Di, 13. November 2018

Oft "unabsichtlich"

16.08.2013 10:50

Snowden: NSA brach tausendfach US-Bürgerrechte

Der US-Geheimdienst NSA soll laut Informationen von Ex-Mitarbeiter Edward Snowden seit 2008 jedes Jahr tausendfach Datenschutzregeln gebrochen und seine Kompetenzen überschritten haben. Besonders oft ging es dabei um das Abhören von Amerikanern, was der Behörde eigentlich gesetzlich verboten ist. Dies sei vor allem unabsichtlich passiert, so die Behauptung in einem NSA-internen Bericht. Manche Erklärungen hierfür erscheinen allerdings skurril, zudem sollen Probleme unter den Teppich gekehrt worden sein.

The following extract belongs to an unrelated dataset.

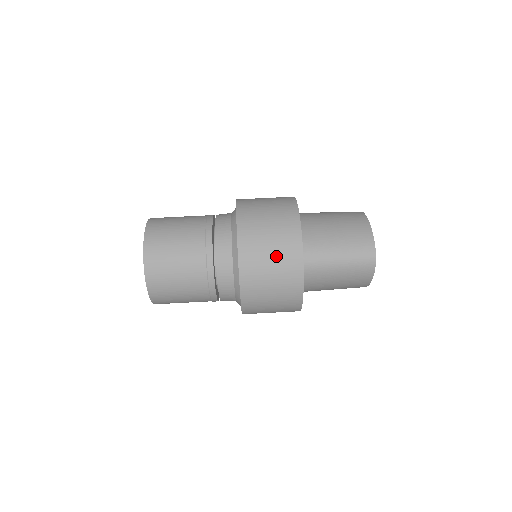
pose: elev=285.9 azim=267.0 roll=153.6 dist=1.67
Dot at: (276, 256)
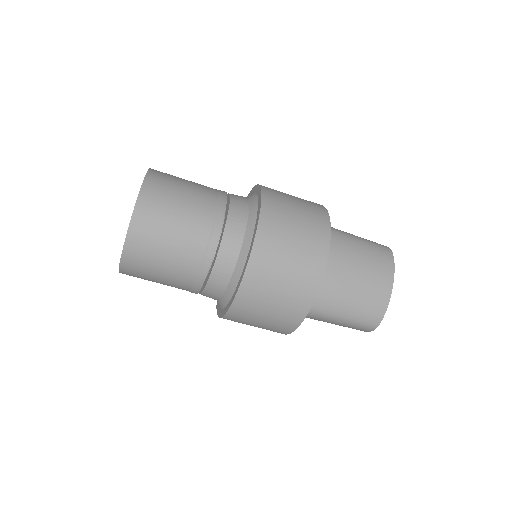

Die "Washington Post" berichtete am Freitag online über den neuen Skandal - unter Berufung auf eine interne Untersuchung und andere streng geheime Dokumente der NSA, die die Zeitung im Sommer von Snowden bekommen habe.

Die meisten der Vorstöße gegen die Vollmachten, die die NSA seit dem Jahr 2008 vom Kongress erhalten habe, habe es demnach bei der nicht genehmigten Überwachung von Amerikanern oder anderen Zielen in den USA gegeben.

2.776 Verstöße in nur einem Jahr
Laut der internen NSA-Untersuchung vom Mai 2012 gab es in den zwölf vorangegangen Monaten 2.776 Vorfälle. Bei der Untersuchung seien allerdings nur Vorfälle in der NSA-Zentrale in Fort Meade (US-Bundesstaat Maryland) und in der Region Washington gezählt worden - zu wie vielen Fehlern es also in dem Jahr tatsächlich kam, ist unklar.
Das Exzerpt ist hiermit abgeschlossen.